== Written task ==
Revise the entries below by replacing every occurrence of "probability" with "likelihood", leaving all other text unchanged.

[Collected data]
===============
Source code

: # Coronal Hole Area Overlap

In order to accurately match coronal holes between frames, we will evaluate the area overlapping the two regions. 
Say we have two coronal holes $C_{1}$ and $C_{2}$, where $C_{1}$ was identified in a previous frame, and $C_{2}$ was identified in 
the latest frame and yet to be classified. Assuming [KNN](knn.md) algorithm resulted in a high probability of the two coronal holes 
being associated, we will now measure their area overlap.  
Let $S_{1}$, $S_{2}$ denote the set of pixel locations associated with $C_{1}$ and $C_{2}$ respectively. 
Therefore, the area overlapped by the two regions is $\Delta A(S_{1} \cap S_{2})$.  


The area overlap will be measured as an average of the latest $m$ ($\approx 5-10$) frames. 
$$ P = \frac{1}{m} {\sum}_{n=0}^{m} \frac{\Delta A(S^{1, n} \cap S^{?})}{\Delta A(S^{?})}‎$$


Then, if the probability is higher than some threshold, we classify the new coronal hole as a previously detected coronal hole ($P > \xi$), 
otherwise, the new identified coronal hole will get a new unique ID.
===============
== Output ==
Source code

: # Coronal Hole Area Overlap

In order to accurately match coronal holes between frames, we will evaluate the area overlapping the two regions. 
Say we have two coronal holes $C_{1}$ and $C_{2}$, where $C_{1}$ was identified in a previous frame, and $C_{2}$ was identified in 
the latest frame and yet to be classified. Assuming [KNN](knn.md) algorithm resulted in a high likelihood of the two coronal holes 
being associated, we will now measure their area overlap.  
Let $S_{1}$, $S_{2}$ denote the set of pixel locations associated with $C_{1}$ and $C_{2}$ respectively. 
Therefore, the area overlapped by the two regions is $\Delta A(S_{1} \cap S_{2})$.  


The area overlap will be measured as an average of the latest $m$ ($\approx 5-10$) frames. 
$$ P = \frac{1}{m} {\sum}_{n=0}^{m} \frac{\Delta A(S^{1, n} \cap S^{?})}{\Delta A(S^{?})}‎$$


Then, if the likelihood is higher than some threshold, we classify the new coronal hole as a previously detected coronal hole ($P > \xi$), 
otherwise, the new identified coronal hole will get a new unique ID.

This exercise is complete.